The 2024 revised diagnostic criteria from the Alzheimer’s Association now recognize that an abnormal result on certain core biomarkers, including accurate plasma tests, is sufficient to establish an Alzheimer’s diagnosis across the disease spectrum. This represents a shift toward defining Alzheimer’s as a biological process rather than waiting for a clinical syndrome to fully develop. That said, blood-based biomarkers are still being validated in large, diverse populations and aren’t yet standard in every clinical setting.

Distinguishing Between Types of Dementia

Not all dementia is Alzheimer’s. The assessment process also aims to determine which type of dementia a person has, because this affects prognosis, symptoms to watch for, and treatment options.

Lewy body dementia, the second most common type, has a distinctive signature. Diagnosis generally requires ongoing cognitive decline plus at least two of the following: vivid visual hallucinations, Parkinson’s-like movement symptoms (stiffness, slow movement, tremor), or noticeable fluctuations in alertness and attention throughout the day. People with Lewy body dementia often act out their dreams during sleep, physically moving or calling out, sometimes years before other symptoms appear. They may also experience drops in blood pressure upon standing and difficulty regulating body temperature. In Alzheimer’s, hallucinations typically don’t appear until about four years into the disease. In Lewy body dementia, they show up early.

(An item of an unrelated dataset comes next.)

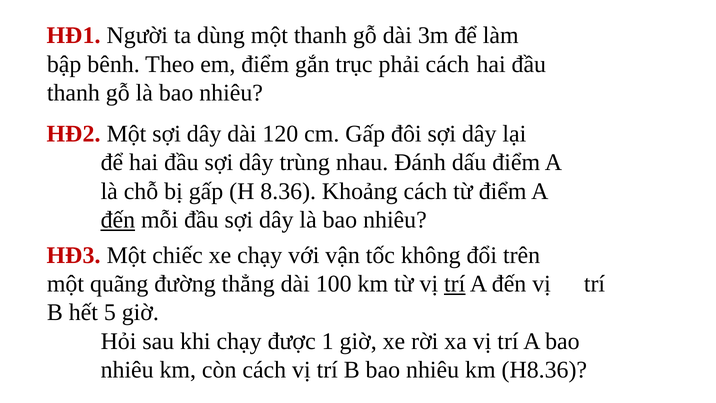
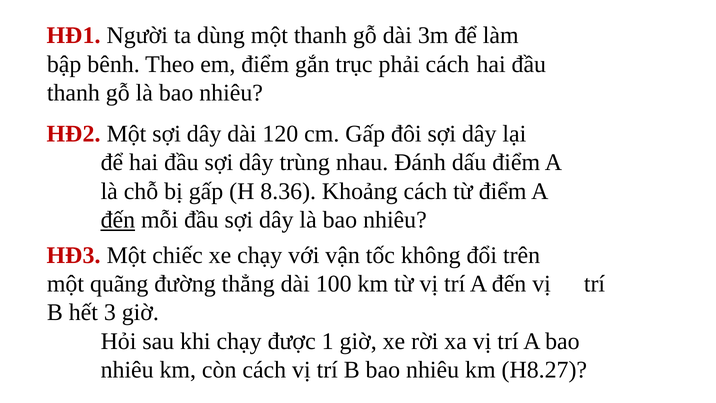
trí at (455, 284) underline: present -> none
5: 5 -> 3
H8.36: H8.36 -> H8.27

Vascular dementia follows a different pattern, often appearing in a stepwise fashion after strokes or in the context of chronic small vessel disease visible on brain imaging. Frontotemporal dementia tends to strike younger, often between ages 45 and 65, and initially affects personality, behavior, or language more than memory.

What the Full Assessment Looks Like

Putting it all together, a comprehensive dementia evaluation typically unfolds over one to three visits and includes:

  • Clinical interview with the patient and an informant who knows them well
  • Cognitive screening using a validated tool like the MoCA or MMSE, sometimes followed by more detailed neuropsychological testing
  • Functional assessment evaluating both basic self-care and more complex daily tasks
  • Lab work to rule out thyroid problems, vitamin deficiencies, infections, and metabolic issues
  • Brain imaging to identify structural changes and exclude other conditions
  • Mood evaluation to screen for depression or anxiety that could be contributing to symptoms

In some cases, particularly when results are ambiguous or the person is young, the workup expands to include formal neuropsychological testing (a battery of tests lasting several hours that maps strengths and weaknesses across specific cognitive domains), biomarker blood tests, or PET imaging. The goal is always the same: establish whether dementia is present, identify the cause, and catch anything that might be treatable.